“How does it feel to have your home raided at 6 o’clock in the morning?” So said Roger Stone on X today as images of FBI investigators descended on the quaint Bethesda domicile of John Bolton, Donald Trump’s former national security advisor. Stone later captioned a side-by-side image of Bolton, who has since become a bitter critic of the President, and himself: “The man on the left had his home rated [sic] at 6 am because he did something wrong. The man on the right had his home raided at 6 am because he didn’t. Karma is bitch.”
Is the Bolton raid karma, revenge, justice, or a strange brew of all three? In the coming days, we will find out. But here’s what we know: Bolton has not been charged with a crime and is not under arrest. A New York Post report described the raid as part of “a high-profile national security probe involving classified documents,” extending well beyond John Bolton’s 2020 tell-all about his time in the Trump White House. After his dismissal, Bolton broke with the President, prompting the Justice Department to open a criminal investigation into whether he had disclosed classified information in the book.
Trump never made good on his 2016 promise to jail Hillary Clinton. He did not weaponise the DOJ to prosecute her or use his investigative powers to pursue her. In the meantime, people in Trump’s own intelligence community continued to abuse their powers in an effort to topple him. He was the target of intense lawfare, some of which was clearly and intentionally working with thin gruel to prevent a second Trump administration. That pattern of double standards brings us to 2025.
“NO ONE is above the law”, FBI Director Kash Patel posted on X shortly before this week’s raid began. In addition to Bolton, former Bureau director James Comey is under investigation by Trump’s DOJ along with former CIA director John Brennan. Asked by UnHerd at the White House last month whether former president Barack Obama’s actions were being referred to the DOJ for a criminal investigation, Director of National Intelligence Tulsi Gabbard replied affirmatively.
It’s no surprise Stone invoked the 2019 raid on his own home, during which CNN cameras were suspiciously rolling. He was convicted on felony charges related to obstruction of Robert Mueller’s Russian collusion probe, and pardoned by the President before beginning a 40-month sentence. At the time, Trump and others decried “process-based charges” brought only against allies of the White House and not its enemies — including some of the very people now being investigated by Trump’s DOJ.

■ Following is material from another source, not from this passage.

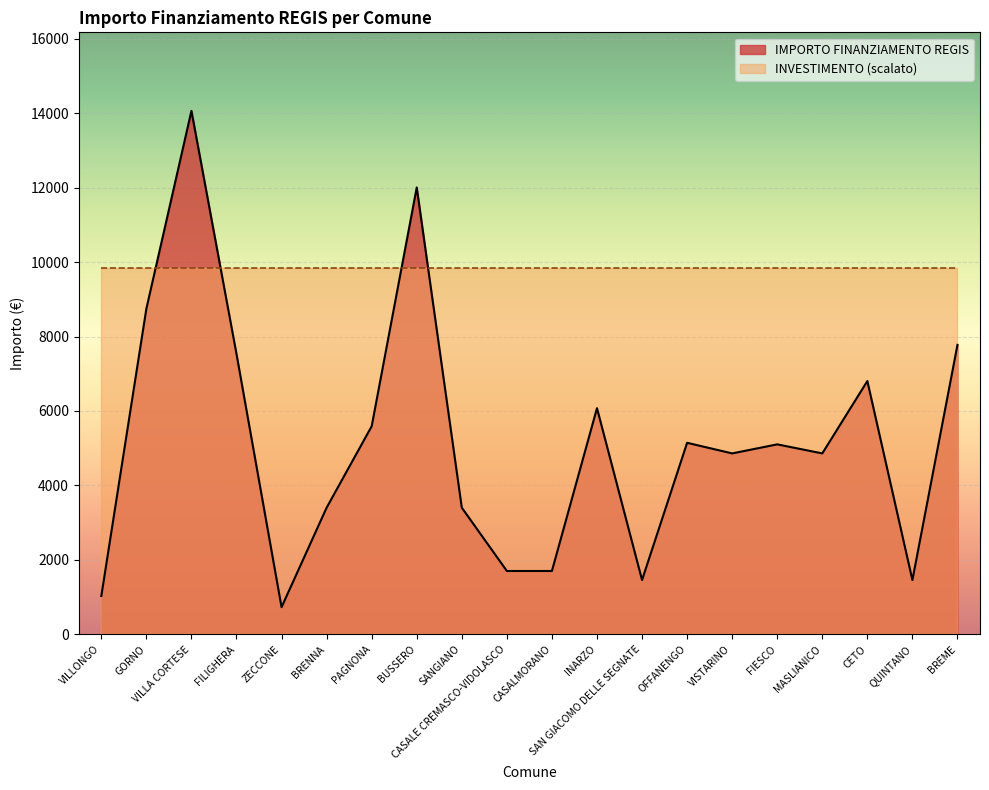

What is the label of the 13th point from the right?

BUSSERO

Allegations that Bolton mishandled classified information inevitably recall similar claims against Trump — which, in turn, evoke the controversy over Joe Biden’s handling of documents, and before that, Hillary Clinton’s private server. None of these cases are identical, but together they chart America’s drift toward banana republicanism, where the pursuit of political opponents is endlessly justified as the only cure for past pursuits. In such a cycle, tit-for-tat justice becomes both the cause and the excuse. The only way out, it seems, is through.
Should sensitive information have been stacked in the bathroom at Mar-A-Lago or stored on a homebrew server? Probably not. If the latter case is not prosecuted, should the former? Should either be prosecuted at all? These are deeply fraught questions which supply no easy answers, except that nobody has the moral high ground at this point. Bolton’s defenders don’t, and nor do Trump’s.